Сергей Глинка - Из записок о 1812 годе (Очерки Бородинского сражения)
Час от часу более кипел разгул малой войны. Ударил час малой войне истомлять, раздроблять и огромлять исполинскую войну нашествия. Силы малой войны высказывают и опыты прошедшего столетия. Тахмас-Кули хан, то есть раб Тахмаса, вступя на чреду властелина с именем шаха Надира, или победителя, потрясая Персию и Индостан, смирялся перед дружинами лезгинцев.
Войско Кутузова, не теряя своих, в продолжение десяти дней захватило в плен пять тысяч рядовых, множество чиновников и в том числе генерала Ферье, начальника штаба, короля Неаполитанского. В том же известии сказано о новых успехах Тормасова и о соединении с ним Дунайской армии Чичагова.
Отряды Дорохова, непрестанно тревожа неприятеля по Можайской дороге, перехватывали добычу, курьеров и препятствовали всем подвозам. Русские отдельные отряды в различных местах как будто бы смолвясь душами, везде разили неприятеля внезапными нападениями и везде зоркими очами подстерегали его. Можно сказать, что и леса и овраги и все воевало вместе с ними.
Непрестанно огромляем был тыл войск Наполеоновых под Москвой и далее; то же претерпевали и полки, сражавшиеся с графом Витгенштейном. Тщетно заваливали они тропинки даже и в глубокой чаще лесов; тщетно укрывались за болотами; мужество русских везде их отыскивало.
В день семнадцатого сентября охотники из ополчения, находившегося в авангарде Милорадовича, бросясь отважно в штыки и кипя мужеством, выгнали неприятеля из деревни Чириковой. Вышеупомянутый генерал Ферье и адъютант князя Понятовского граф Потоцкий захвачены были в плен.

## ОБЯЗАТЕЛЬНЫЕ ЗАДАНИЯ
a) Перепишите из очерка о 1812 годе слово в слово всё, что идёт от "Войско Кутузова, не" до "вместе с ними.".
b) Из какой деревни охотники из ополчения выгнали неприятеля в день семнадцатого сентября, согласно очерку о 1812 годе?
c) Как перевести на английский язык предложение из очерка о 1812 годе: «Отряды Дорохова, непрестанно тревожа неприятеля по Можайской дороге, перехватывали добычу, курьеров и препятствовали всем подвозам»?
Записи, приведённые далее, взяты из другого источника.

## ИСХОДНЫЕ ДАННЫЕ
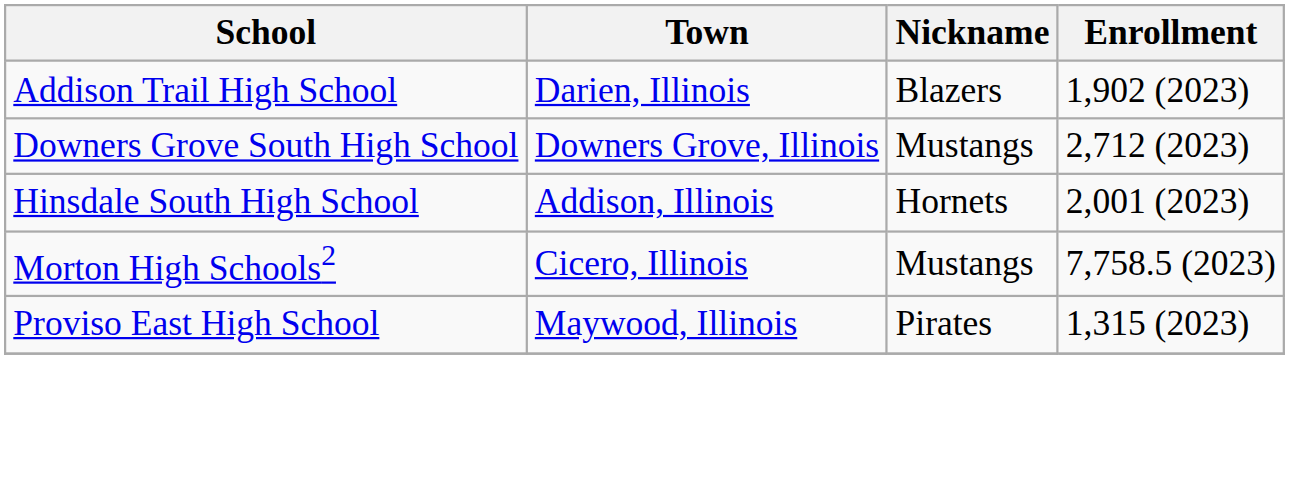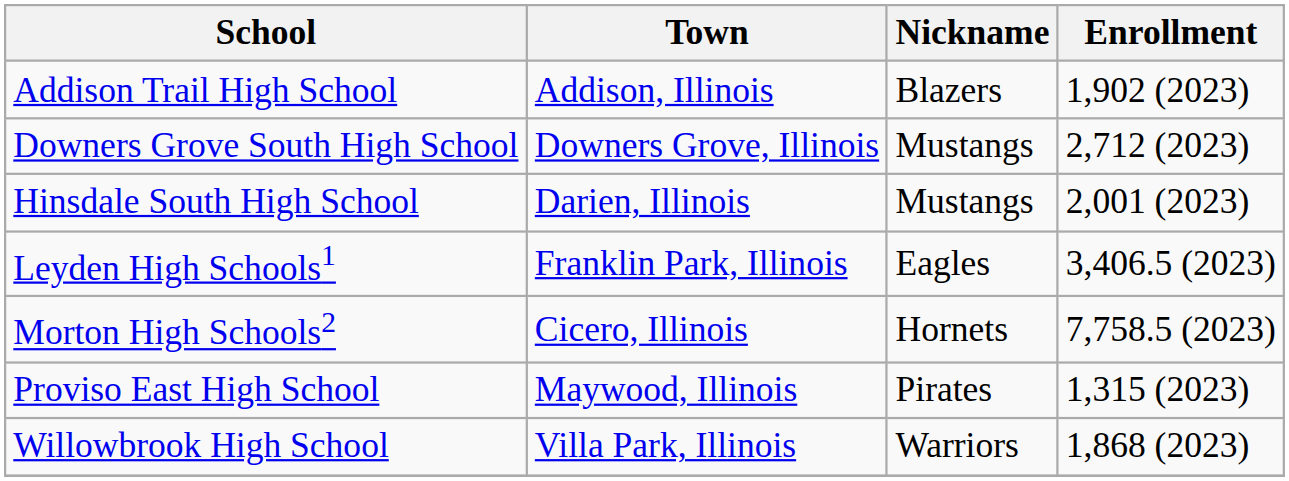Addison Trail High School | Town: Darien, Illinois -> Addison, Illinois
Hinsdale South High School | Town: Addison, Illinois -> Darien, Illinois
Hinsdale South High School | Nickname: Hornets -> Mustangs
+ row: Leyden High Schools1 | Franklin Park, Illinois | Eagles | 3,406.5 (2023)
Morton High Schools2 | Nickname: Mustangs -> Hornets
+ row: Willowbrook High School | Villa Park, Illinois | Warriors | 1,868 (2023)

## ОТВЕТЫ ПО ПОРЯДКУ
a)
Войско Кутузова, не теряя своих, в продолжение десяти дней захватило в плен пять тысяч рядовых, множество чиновников и в том числе генерала Ферье, начальника штаба, короля Неаполитанского. В том же известии сказано о новых успехах Тормасова и о соединении с ним Дунайской армии Чичагова.
Отряды Дорохова, непрестанно тревожа неприятеля по Можайской дороге, перехватывали добычу, курьеров и препятствовали всем подвозам. Русские отдельные отряды в различных местах как будто бы смолвясь душами, везде разили неприятеля внезапными нападениями и везде зоркими очами подстерегали его. Можно сказать, что и леса и овраги и все воевало вместе с ними.

b) Из деревни Чириковой.

c) Dorokhov's detachments, constantly harassing the enemy along the Mozhaisk road, intercepted plunder and couriers and hindered all supply deliveries.